» Problem 1
Copy out the lines of the listing below, word for word, from the line holding "collector number: 28411" through the line holding "state / province: Wyoming", inclusive.

» Source excerpt
- - -
Jack Jedwab, executive director of the Montreal Association for Canadian Studies and a lecturer at McGill University, predicts that with growth continuing to follow patterns set at the time of the 1996 Canadian census, the French language will be pushed into third spot in English Canada. The predictions are outlined in Mr. Jedwab's new book Ethnic Identification and Heritage Languages in Canada.
In 1996, census results showed that the distance between French and Chinese was closing fast. (The census questionnaire does not distinguish between the Chinese languages Mandarin and Cantonese.)
English remained the most-used language, spoken at home by 86.3 per cent of Canadians outside Quebec. French was the second-most-common language, with 2.9 per cent, or 588,885 people, compared with 553,045 people who said they speak Chinese at home. The difference, just less than 36,000, will be erased by 2001, Mr. Jedwab concluded.
He expects that Chinese will overtake French in Ontario first, since the difference in the 1996 census amounted to just more than 13,000 French speakers. "In Ontario, which is the most multilingual and multi-ethnic province in the country, that particular group (Chinese speakers) will overtake the number of persons that speak French at home in 2001," he said.
These statistics represent a general trend across the country, but regional fluctuations are strong. There are large Chinese communities in British Columbia and Ontario, while in provinces such as Manitoba and Saskatchewan, German or Cree may be more commonly spoken in the home than Chinese or French.
- - -
» Excerpted records
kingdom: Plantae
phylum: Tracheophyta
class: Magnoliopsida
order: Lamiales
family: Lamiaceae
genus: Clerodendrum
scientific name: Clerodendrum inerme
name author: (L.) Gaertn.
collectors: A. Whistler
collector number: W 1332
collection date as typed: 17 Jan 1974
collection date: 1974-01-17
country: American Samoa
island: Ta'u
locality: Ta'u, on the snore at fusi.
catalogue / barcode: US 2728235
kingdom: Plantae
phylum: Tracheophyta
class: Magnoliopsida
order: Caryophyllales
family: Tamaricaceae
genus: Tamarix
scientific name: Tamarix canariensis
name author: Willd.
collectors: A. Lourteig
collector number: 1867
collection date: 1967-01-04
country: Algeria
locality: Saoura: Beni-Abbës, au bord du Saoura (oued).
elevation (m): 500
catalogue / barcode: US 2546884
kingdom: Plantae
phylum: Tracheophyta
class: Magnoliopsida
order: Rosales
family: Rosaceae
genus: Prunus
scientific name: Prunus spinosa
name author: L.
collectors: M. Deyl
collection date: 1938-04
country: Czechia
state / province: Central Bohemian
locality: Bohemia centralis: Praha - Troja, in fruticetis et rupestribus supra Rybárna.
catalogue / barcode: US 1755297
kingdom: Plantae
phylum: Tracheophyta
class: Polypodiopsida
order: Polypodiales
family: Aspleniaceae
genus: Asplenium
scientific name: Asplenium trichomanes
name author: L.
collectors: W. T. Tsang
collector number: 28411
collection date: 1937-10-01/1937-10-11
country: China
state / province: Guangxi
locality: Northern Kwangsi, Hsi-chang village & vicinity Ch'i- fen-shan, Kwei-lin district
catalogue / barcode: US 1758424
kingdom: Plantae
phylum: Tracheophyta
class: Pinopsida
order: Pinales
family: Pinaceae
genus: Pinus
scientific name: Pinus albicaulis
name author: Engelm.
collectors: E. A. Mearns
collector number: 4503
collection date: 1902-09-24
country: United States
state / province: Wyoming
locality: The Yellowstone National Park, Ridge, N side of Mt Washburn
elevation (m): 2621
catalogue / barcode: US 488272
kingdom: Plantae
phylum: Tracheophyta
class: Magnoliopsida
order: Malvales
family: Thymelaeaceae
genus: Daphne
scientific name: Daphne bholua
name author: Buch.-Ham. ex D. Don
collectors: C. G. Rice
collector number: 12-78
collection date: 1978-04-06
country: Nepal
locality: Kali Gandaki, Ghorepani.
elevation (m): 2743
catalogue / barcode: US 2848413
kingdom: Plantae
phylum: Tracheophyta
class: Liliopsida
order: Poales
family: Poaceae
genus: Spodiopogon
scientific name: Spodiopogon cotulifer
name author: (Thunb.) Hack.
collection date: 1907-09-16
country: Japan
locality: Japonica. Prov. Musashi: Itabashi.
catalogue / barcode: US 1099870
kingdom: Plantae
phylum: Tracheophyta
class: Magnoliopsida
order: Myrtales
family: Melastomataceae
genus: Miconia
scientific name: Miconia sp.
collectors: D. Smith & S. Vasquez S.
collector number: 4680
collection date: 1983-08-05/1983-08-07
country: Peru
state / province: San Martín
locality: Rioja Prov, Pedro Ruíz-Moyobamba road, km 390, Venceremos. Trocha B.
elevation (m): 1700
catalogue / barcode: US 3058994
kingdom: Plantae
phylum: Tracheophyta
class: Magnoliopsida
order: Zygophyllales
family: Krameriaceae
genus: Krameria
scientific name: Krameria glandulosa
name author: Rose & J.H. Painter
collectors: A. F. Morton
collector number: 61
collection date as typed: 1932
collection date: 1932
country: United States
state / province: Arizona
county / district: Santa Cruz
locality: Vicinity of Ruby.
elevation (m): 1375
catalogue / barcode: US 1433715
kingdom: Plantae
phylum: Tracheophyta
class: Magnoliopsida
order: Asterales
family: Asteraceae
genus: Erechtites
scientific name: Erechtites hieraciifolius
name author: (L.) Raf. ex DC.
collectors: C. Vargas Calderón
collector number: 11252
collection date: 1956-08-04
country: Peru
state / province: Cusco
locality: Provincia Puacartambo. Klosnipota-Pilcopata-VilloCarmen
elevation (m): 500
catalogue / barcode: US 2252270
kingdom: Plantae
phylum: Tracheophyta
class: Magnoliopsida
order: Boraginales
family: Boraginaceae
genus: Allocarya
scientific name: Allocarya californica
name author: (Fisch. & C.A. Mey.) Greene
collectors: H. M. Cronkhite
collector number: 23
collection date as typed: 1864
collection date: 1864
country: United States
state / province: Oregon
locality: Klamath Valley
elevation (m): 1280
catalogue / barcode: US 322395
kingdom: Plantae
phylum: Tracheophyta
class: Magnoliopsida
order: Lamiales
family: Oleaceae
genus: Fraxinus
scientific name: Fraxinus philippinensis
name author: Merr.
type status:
- - -
» Problem 2
According to the excerpt on languages spoken at home in Canada, how many people outside Quebec reported speaking Chinese at home in the 1996 census?

» Exercise output 1
collector number: 28411
collection date: 1937-10-01/1937-10-11
country: China
state / province: Guangxi
locality: Northern Kwangsi, Hsi-chang village & vicinity Ch'i- fen-shan, Kwei-lin district
catalogue / barcode: US 1758424
kingdom: Plantae
phylum: Tracheophyta
class: Pinopsida
order: Pinales
family: Pinaceae
genus: Pinus
scientific name: Pinus albicaulis
name author: Engelm.
collectors: E. A. Mearns
collector number: 4503
collection date: 1902-09-24
country: United States
state / province: Wyoming

» Exercise output 2
553,045 people